Wednesday, July 05, 2006

Statz 4 LIfe

I'm not sure about the second formula (11 seconds into the video, written on someone's right forearm). Is that V or the Greek letter Nu? And what's df* mean? And is that eta or n on the bottom?

Very funny though.

What is probability?

Here's a quote from The Guardian:
A friend of mine got pregnant the first time she slept with her (now) husband, at the age of 43; this was after she had made a documentary on infertility and had been repeatedly told by fertility experts that her chances of conceiving naturally were "less than 5%". This may be right as a general statistic, but it wasn't right in her case: her chances of conceiving, provided she had sex at the right time of the month, were 100%.
This raises an interesting problem about what we mean by probability. Probability is pretty fundamental to statistics, we are always trying to calculate p-values and confidence intervals associated with various measures, so it might surprise (or depress, or perhaps not surprise) you that there isn't actually agreement on what a probability means. We'll come back to that, first we'll look at the error in saying this.

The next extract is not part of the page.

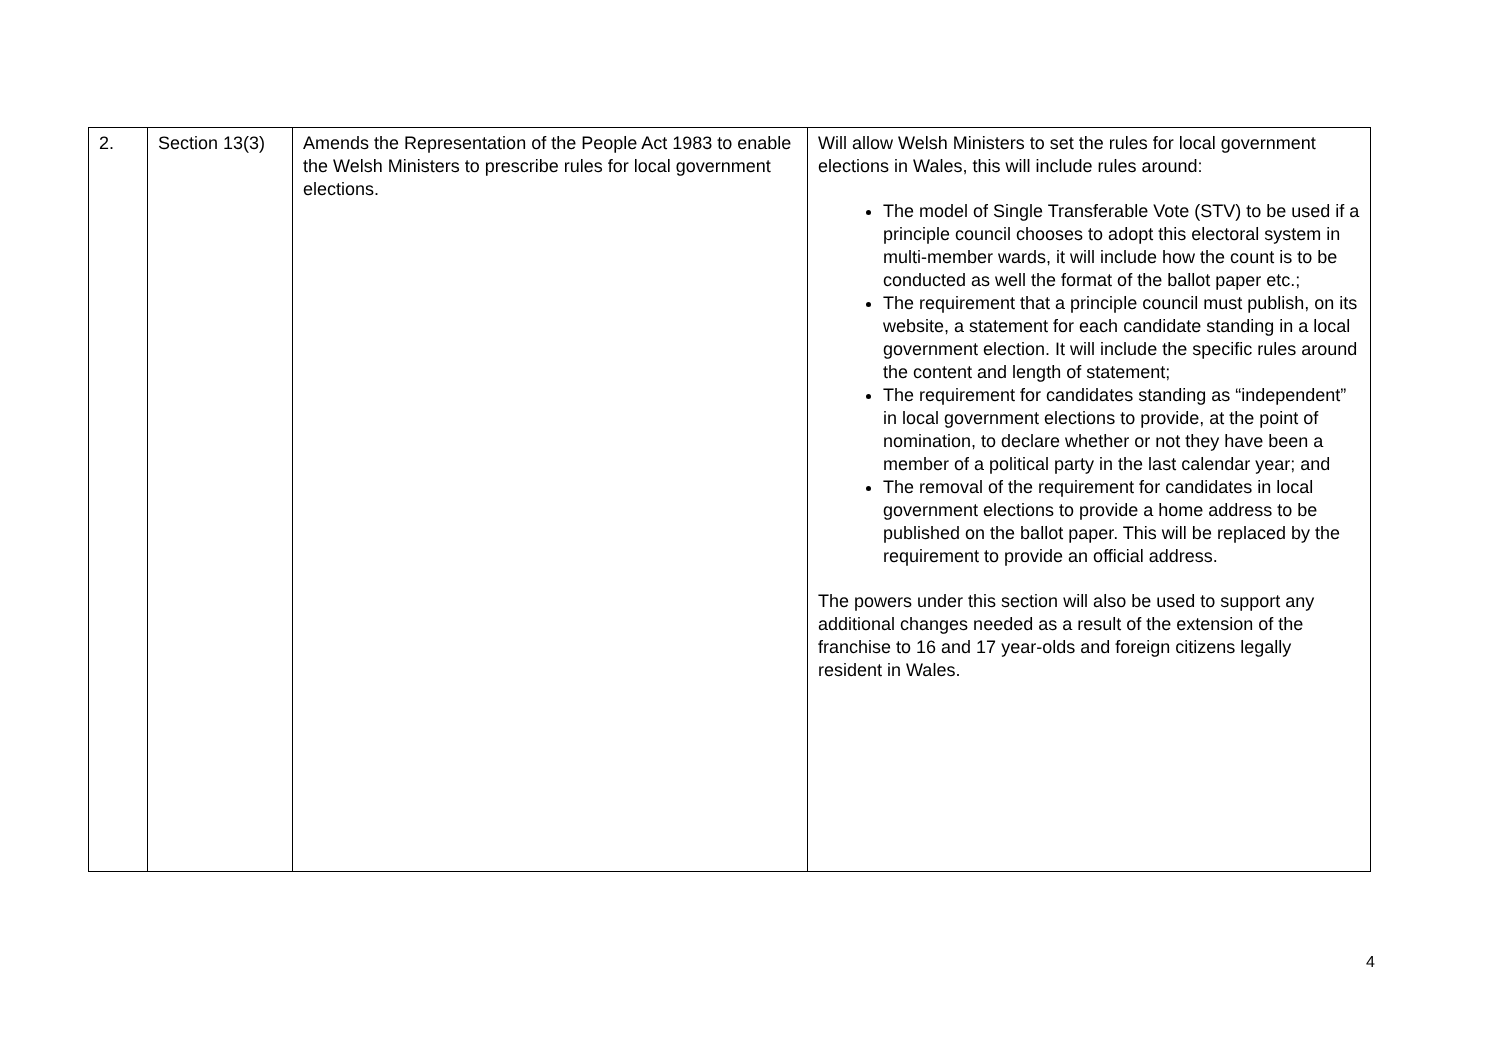| 2. | Section 13(3) | Amends the Representation of the People Act 1983 to enable the Welsh Ministers to prescribe rules for local government elections. | Will allow Welsh Ministers to set the rules for local government elections in Wales, this will include rules around: The model of Single Transferable Vote (STV) to be used if a principle council chooses to adopt this electoral system in multi-member wards, it will include how the count is to be conducted as well the format of the ballot paper etc.; The requirement that a principle council must publish, on its website, a statement for each candidate standing in a local government election. It will include the specific rules around the content and length of statement; The requirement for candidates standing as “independent” in local government elections to provide, at the point of nomination, to declare whether or not they have been a member of a political party in the last calendar year; and The removal of the requirement for candidates in local government elections to provide a home address to be published on the ballot paper. This will be replaced by the requirement to provide an official address. The powers under this section will also be used to support any additional changes needed as a result of the extension of the franchise to 16 and 17 year-olds and foreign citizens legally resident in Wales. |
4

The author is using a post-hoc probability and confusing it with a prior probability. You might say that the probability of me getting heads when I toss this coin is 0.5 (this would be the priour probability). I could argue that it's not, it's either 1.0 or 0.0, because it will either happen or it won't happen. I guess that what the author was calling a "general statistic" is a prior probability, and what the author called "her chances" were the posterior probability - the probability after the event.
But you can't use a posterior probability as a priour probability. If I say I have a 1 in 6 chance of rolling a 6 on a fair die, and every time it happens, you say "Haha, see, you were wrong, the chance was 100%", and then you ignore the 5 times in 6 that it does happen, well, I'm just not going to be your friend any more.

Anyway, let's get back to what a probability means. Probably the most common interpretation of statistics is the frequentist interpretation. A frequentist interpretation is a little like the dice rolling experiment - we know that in the long run, 1 time in 6 the dice will come up 6. The big problem for the frequentist interpretation is that we need to talk about the long run probability of this particular woman becoming pregnant. We need to say that if we rewound this person's life 1000s of times, they would become pregnant on 5% of occasions.

However in this sort of scenario this is not really sensible. Because this person will become pregnant every time, just like this time.

The alternative is to use a Bayesian interpretation of probability, which is also sometimes called subjective probability or personal probability. A Bayesian probability can be thought of as the degree of confidence that a person would have that an event will occur. If my subjective probability of an event occuring is 5%, I would be willing to place a bet at 19:1 (or better).

The problem with the subjective probability is that, well, it's subjective. Probability stops being a mathematical thing, and starts being more of an opinion, and so it becomes harder to say that someone is wrong.